### Texto fornecido
Nesses dois filmes, o voo é de extrema importância para a narrativa de cada um, se fazendo bastante presente em “A viagem de Chihiro”, onde há bastante uso do voo para demonstrar o poder de certos personagens e em “Castelo animado”, onde repete as transformações e o sobrenatural por trás do voo dos personagens além de adicionar o uso de máquinas produzidas pelo homem para o auxílio no voo. Em “A viagem de Chihiro”, podemos observar um importante uso de voo atrelado ao misticismo dos personagens Haku e Yubaba. Haku é um jovem que vive com a bruxa Yubaba e seu voo, acompanhado por sua capacidade de morfismo (onde ele se transforma em um dragão), está relacionado ao poder que o personagem possui e é também atrelada à ideia de liberdade. Os mesmos motivos podem ser observados no voo da bruxa Yubaba, que é extremamente poderosa e se transforma em uma espécie de corvo para realizar o seu voo.

### Problema curto A
Reescreva como tabela Markdown as linhas das entradas, da linha que contém "family: Acanthaceae" até a linha que contém "common name: Baccaurea", inclusive. Use as colunas Nº e Linha e deixe de fora as linhas em branco.

### Material de entrada
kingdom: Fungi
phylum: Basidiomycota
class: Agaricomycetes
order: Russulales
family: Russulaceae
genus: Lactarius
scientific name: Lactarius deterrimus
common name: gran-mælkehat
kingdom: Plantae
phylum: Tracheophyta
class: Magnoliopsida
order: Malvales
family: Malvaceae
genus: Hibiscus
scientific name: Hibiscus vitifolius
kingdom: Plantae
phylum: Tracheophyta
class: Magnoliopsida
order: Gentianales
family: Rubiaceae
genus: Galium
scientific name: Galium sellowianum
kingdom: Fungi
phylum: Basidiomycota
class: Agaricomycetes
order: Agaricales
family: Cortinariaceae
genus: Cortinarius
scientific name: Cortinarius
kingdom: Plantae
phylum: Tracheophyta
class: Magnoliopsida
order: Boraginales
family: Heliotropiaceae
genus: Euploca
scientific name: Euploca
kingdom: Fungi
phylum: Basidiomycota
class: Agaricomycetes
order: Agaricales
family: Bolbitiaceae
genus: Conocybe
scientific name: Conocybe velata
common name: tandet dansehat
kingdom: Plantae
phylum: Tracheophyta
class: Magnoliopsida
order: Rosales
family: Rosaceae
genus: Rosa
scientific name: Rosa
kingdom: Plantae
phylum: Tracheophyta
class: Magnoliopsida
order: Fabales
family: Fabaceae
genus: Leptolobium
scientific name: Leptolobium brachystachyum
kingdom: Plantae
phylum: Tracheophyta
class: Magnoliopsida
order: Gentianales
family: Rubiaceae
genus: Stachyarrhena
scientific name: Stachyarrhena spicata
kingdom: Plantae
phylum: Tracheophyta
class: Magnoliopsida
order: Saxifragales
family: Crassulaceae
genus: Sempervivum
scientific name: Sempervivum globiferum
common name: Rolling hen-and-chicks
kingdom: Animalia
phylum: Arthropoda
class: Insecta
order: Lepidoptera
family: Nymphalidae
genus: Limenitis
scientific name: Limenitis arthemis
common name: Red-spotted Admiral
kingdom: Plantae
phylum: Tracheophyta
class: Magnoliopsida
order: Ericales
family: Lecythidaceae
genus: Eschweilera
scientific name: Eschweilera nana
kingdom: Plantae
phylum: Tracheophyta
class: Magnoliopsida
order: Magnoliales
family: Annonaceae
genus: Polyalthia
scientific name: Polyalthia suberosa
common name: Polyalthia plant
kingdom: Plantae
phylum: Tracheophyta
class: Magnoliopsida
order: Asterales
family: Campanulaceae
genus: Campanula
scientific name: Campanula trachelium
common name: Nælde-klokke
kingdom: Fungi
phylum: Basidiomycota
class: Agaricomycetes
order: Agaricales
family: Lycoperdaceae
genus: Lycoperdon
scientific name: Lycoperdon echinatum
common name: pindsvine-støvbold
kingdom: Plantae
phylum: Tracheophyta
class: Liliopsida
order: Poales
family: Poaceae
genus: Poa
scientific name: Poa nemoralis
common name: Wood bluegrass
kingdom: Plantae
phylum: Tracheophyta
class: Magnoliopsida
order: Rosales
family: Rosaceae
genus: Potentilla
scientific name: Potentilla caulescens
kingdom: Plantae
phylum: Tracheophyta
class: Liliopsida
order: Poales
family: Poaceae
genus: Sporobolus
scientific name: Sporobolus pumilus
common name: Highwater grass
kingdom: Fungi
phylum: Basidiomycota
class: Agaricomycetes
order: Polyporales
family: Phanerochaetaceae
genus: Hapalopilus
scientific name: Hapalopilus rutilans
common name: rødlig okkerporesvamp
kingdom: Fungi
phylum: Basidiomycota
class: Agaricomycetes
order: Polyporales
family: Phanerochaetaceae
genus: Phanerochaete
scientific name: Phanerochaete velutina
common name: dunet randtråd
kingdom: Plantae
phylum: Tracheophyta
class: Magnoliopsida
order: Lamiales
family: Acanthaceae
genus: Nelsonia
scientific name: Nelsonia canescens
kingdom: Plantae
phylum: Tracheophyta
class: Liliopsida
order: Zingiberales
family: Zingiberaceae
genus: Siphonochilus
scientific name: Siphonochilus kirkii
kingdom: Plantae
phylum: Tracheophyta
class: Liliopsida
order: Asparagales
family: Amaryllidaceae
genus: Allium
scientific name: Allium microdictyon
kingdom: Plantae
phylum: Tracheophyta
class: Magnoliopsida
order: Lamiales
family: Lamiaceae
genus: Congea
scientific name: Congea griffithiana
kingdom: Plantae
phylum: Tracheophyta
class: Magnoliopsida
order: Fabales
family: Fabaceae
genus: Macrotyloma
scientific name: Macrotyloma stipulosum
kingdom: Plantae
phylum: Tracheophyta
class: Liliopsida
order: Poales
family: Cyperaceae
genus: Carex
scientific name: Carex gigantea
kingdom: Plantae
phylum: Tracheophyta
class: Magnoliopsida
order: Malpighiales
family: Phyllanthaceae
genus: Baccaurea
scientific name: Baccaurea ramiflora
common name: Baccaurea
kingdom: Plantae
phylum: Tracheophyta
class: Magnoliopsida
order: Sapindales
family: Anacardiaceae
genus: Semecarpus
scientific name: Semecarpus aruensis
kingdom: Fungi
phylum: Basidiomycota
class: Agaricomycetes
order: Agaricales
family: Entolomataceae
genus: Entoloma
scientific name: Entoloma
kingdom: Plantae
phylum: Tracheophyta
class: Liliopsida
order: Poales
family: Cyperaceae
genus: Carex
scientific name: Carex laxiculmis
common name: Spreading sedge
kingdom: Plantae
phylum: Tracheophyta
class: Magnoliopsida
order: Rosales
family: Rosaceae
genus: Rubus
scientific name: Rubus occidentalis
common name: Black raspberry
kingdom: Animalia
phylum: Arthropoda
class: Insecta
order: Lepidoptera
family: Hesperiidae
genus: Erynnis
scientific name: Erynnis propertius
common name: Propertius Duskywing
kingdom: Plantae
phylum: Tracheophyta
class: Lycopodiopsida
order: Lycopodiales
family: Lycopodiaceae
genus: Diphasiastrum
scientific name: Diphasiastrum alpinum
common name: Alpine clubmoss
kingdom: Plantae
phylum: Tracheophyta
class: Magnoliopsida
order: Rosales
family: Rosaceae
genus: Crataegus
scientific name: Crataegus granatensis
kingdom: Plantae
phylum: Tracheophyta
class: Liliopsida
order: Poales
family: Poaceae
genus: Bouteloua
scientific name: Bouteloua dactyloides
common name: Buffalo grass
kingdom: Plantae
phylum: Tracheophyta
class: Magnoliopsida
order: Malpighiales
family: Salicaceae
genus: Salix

### Problema curto B
Segundo o texto fornecido, em que a bruxa Yubaba se transforma para realizar o seu voo?

### Resposta do exercício A
| Nº | Linha |
|---|---|
| 1 | family: Acanthaceae |
| 2 | genus: Nelsonia |
| 3 | scientific name: Nelsonia canescens |
| 4 | kingdom: Plantae |
| 5 | phylum: Tracheophyta |
| 6 | class: Liliopsida |
| 7 | order: Zingiberales |
| 8 | family: Zingiberaceae |
| 9 | genus: Siphonochilus |
| 10 | scientific name: Siphonochilus kirkii |
| 11 | kingdom: Plantae |
| 12 | phylum: Tracheophyta |
| 13 | class: Liliopsida |
| 14 | order: Asparagales |
| 15 | family: Amaryllidaceae |
| 16 | genus: Allium |
| 17 | scientific name: Allium microdictyon |
| 18 | kingdom: Plantae |
| 19 | phylum: Tracheophyta |
| 20 | class: Magnoliopsida |
| 21 | order: Lamiales |
| 22 | family: Lamiaceae |
| 23 | genus: Congea |
| 24 | scientific name: Congea griffithiana |
| 25 | kingdom: Plantae |
| 26 | phylum: Tracheophyta |
| 27 | class: Magnoliopsida |
| 28 | order: Fabales |
| 29 | family: Fabaceae |
| 30 | genus: Macrotyloma |
| 31 | scientific name: Macrotyloma stipulosum |
| 32 | kingdom: Plantae |
| 33 | phylum: Tracheophyta |
| 34 | class: Liliopsida |
| 35 | order: Poales |
| 36 | family: Cyperaceae |
| 37 | genus: Carex |
| 38 | scientific name: Carex gigantea |
| 39 | kingdom: Plantae |
| 40 | phylum: Tracheophyta |
| 41 | class: Magnoliopsida |
| 42 | order: Malpighiales |
| 43 | family: Phyllanthaceae |
| 44 | genus: Baccaurea |
| 45 | scientific name: Baccaurea ramiflora |
| 46 | common name: Baccaurea |

### Resposta do exercício B
Em uma espécie de corvo.